[Extract]
= = = =

Opinion
8:23-cv-1849-TPB-TGW
04-23-2024
ORDER DENYING “PLAINTIFF'S MOTION FOR LEAVE TO AMEND COMPLAINT AND REMAND TO STATE COURT”
TOM BARBER, UNITED STATES DISTRICT JUDGE
This matter is before the Court on “Plaintiff's Motion for Leave to Amend Complaint and Remand to State Court,” filed on November 8, 2023. (Doc. 19). On December 5, 2023, Defendant Lowe's Home Centers, LLC filed a response in opposition. (Doc. 22). The Court held a hearing to address the motion and other issues on December 13, 2023. (Doc. 26). Upon review of the motion, response, court file, and record, the Court finds as follows:
Background
This case arises from a routine “slip-and-fall” incident outside of a Christmas tree tent in a Lowe's parking lot. On November 21, 2022, Plaintiff Providence Pascone alleges she was shopping at Lowe's when she tripped and fell over a raised electrical cord near the Christmas tree tent, sustaining serious personal injuries.
On March 19, 2023, Plaintiff filed her initial complaint against Lowe's and an unknown store manager in the Circuit Court for the Sixth Judicial Circuit in Pasco County, Florida. On July 18, 2023, she served responses to Defendant's requests for admissions, in which she admitted that her claimed damages exceeded $75,000. The same day, Plaintiff also filed a motion in the Circuit Court seeking leave to amend her complaint to add Frank Essex, the store manager, as a defendant. On August 16, 2023, before that motion was ruled upon, Defendant removed the case to this Court based on diversity jurisdiction.
Plaintiff now seeks to amend her complaint to add Frank Essex as a defendant. Because the substitution of Essex, a Florida citizen, for the unknown store manager would destroy diversity jurisdiction, she also seeks remand to state court.

= = = =

[Information given]

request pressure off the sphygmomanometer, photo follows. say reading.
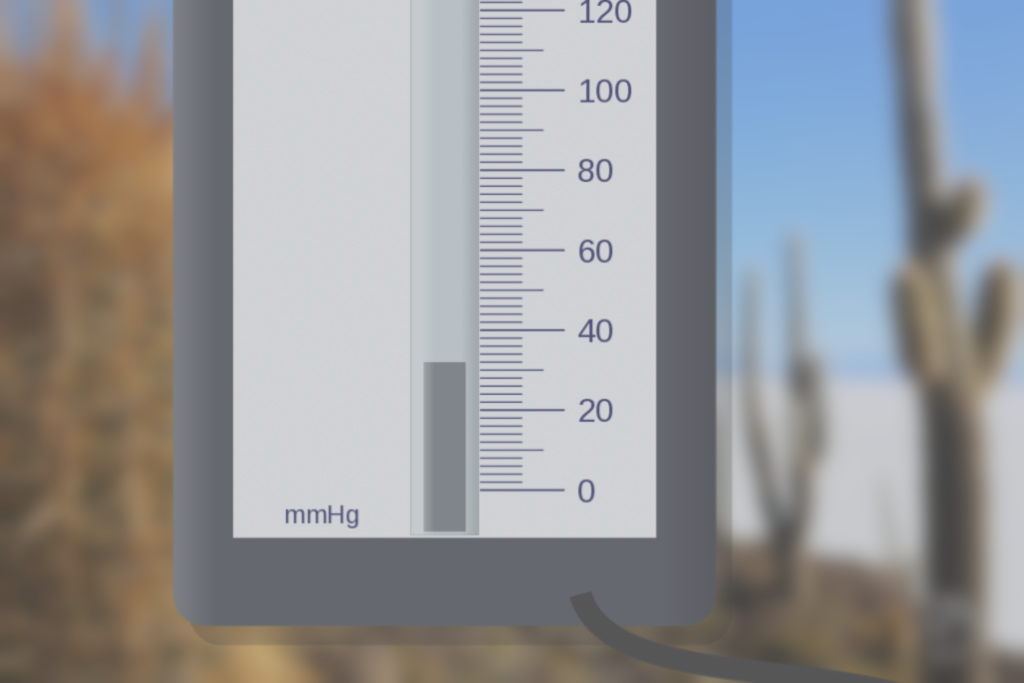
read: 32 mmHg
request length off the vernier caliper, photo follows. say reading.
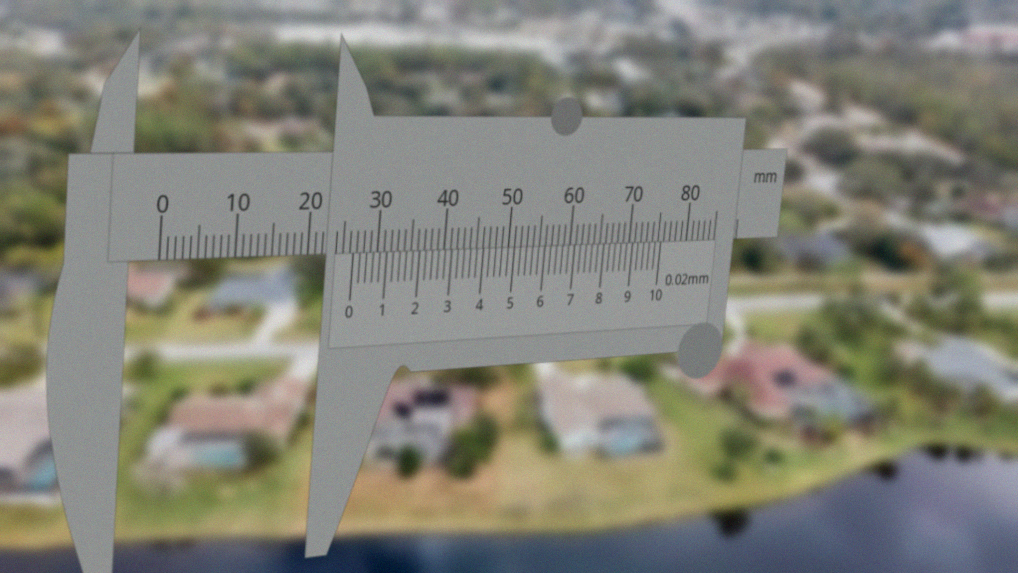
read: 26.5 mm
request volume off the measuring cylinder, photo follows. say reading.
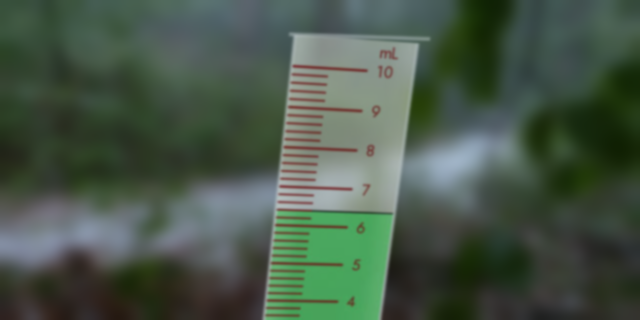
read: 6.4 mL
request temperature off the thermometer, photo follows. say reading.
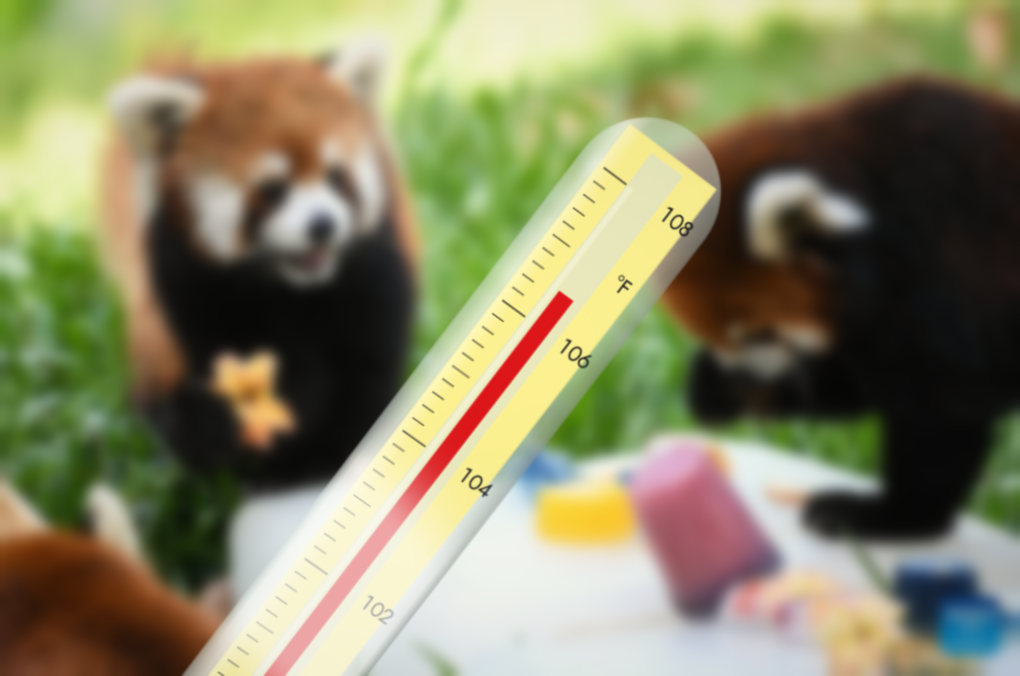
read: 106.5 °F
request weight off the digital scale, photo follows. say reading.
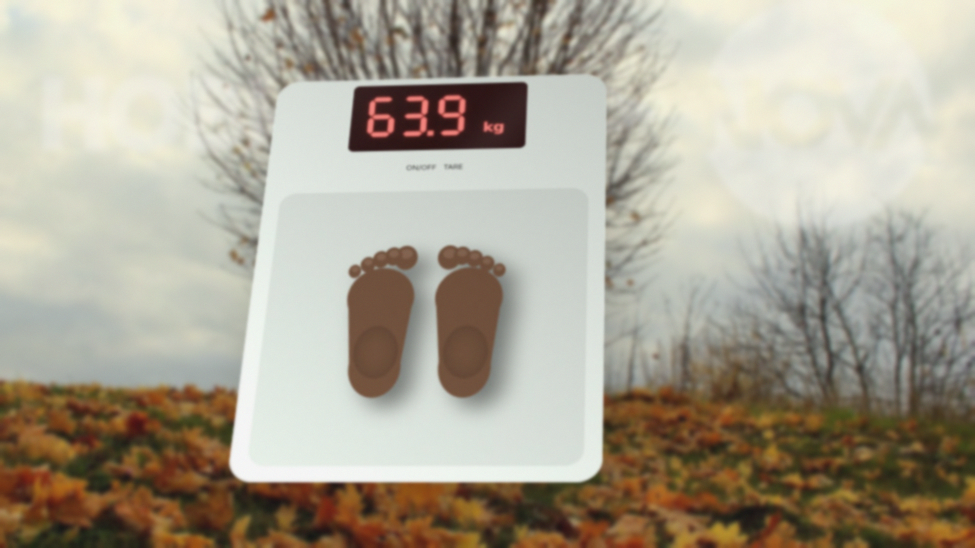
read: 63.9 kg
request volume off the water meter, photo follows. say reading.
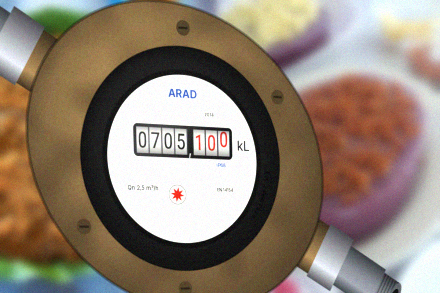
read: 705.100 kL
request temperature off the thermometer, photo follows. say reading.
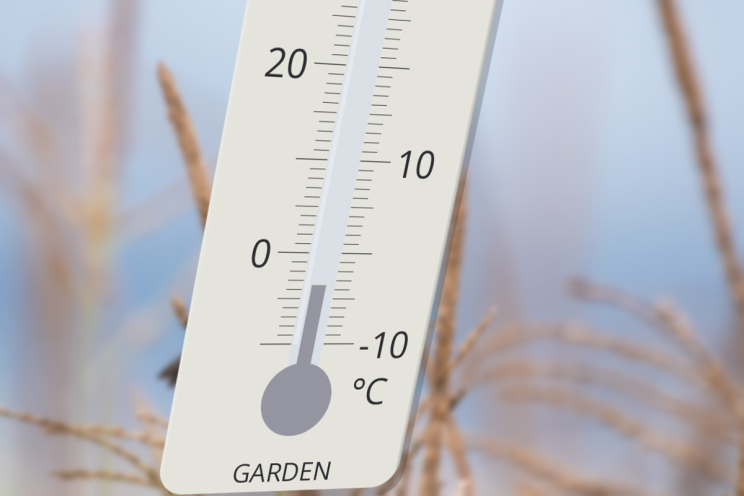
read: -3.5 °C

= = = =

[Questions to answer]
1) Using the court order, explain why the plaintiff asks for remand to state court along with leave to amend. Answer in one to three sentences.
2) Write the next part of the court order on the slip-and-fall case, picking up after its last sentence.

[Task responses]
1) Lowe's removed the case to federal court based on diversity jurisdiction. Replacing the unknown store manager with Frank Essex, a Florida citizen, would destroy that diversity jurisdiction. That is why the plaintiff pairs her request to amend with a request for remand.

2)
Plaintiff additionally argues that the case must be remanded due to Defendant's improper reliance on her concession in her response to the request for admissions that the amount-in-controversy exceeds $75,000. This argument is not well-taken and does not merit further discussion save to say that federal courts have held that a response to a request for admissions may provide a basis for removal. See Wilson v. Gen. Motors Corp., 888 F.2d 779, 782 (11th Cir. 1989) (response to request for admission is “paper from which it [was] first ascertained that the case [was] one which is or has become removable.”); Contreras v. Walmart Stores East, LP, No. 2:23-cv-208-SPC-NPM, 2023 WL 3740091, at *2 (M.D. Fla. May 31, 2023) (removal clock began once the defendant received admission on damages); Eubanks v. Hall, No. 5:22-cv-411-JSM-PRL, 2022 WL 5240776, at *2 (M.D. Fla. Oct. 6, 2022) (“It is axiomatic that Plaintiff's responses to Request for Admissions may be considered an “other paper” for removal purpose-indeed, this Court has said so in many cases.”).
Analysis
Plaintiff seeks to amend her complaint pursuant to Federal Rule of Civil Procedure 15(a), which provides that the amendment of pleadings should be freely granted. However, because Plaintiff seeks to amend her complaint after removal and amendment would destroy diversity jurisdiction, the Court must analyze the motion pursuant to 28 U.S.C. § 1447(e). See Ingram v. CSX Transp., Inc., 146 F.3d 858, 862 (11th Cir. 1998).
“If after removal the plaintiff seeks to join additional defendants whose joinder would destroy [diversity] jurisdiction, the court may deny joinder, or permit joinder and remand the action to the State court.” 28 U.S.C. § 1447(e).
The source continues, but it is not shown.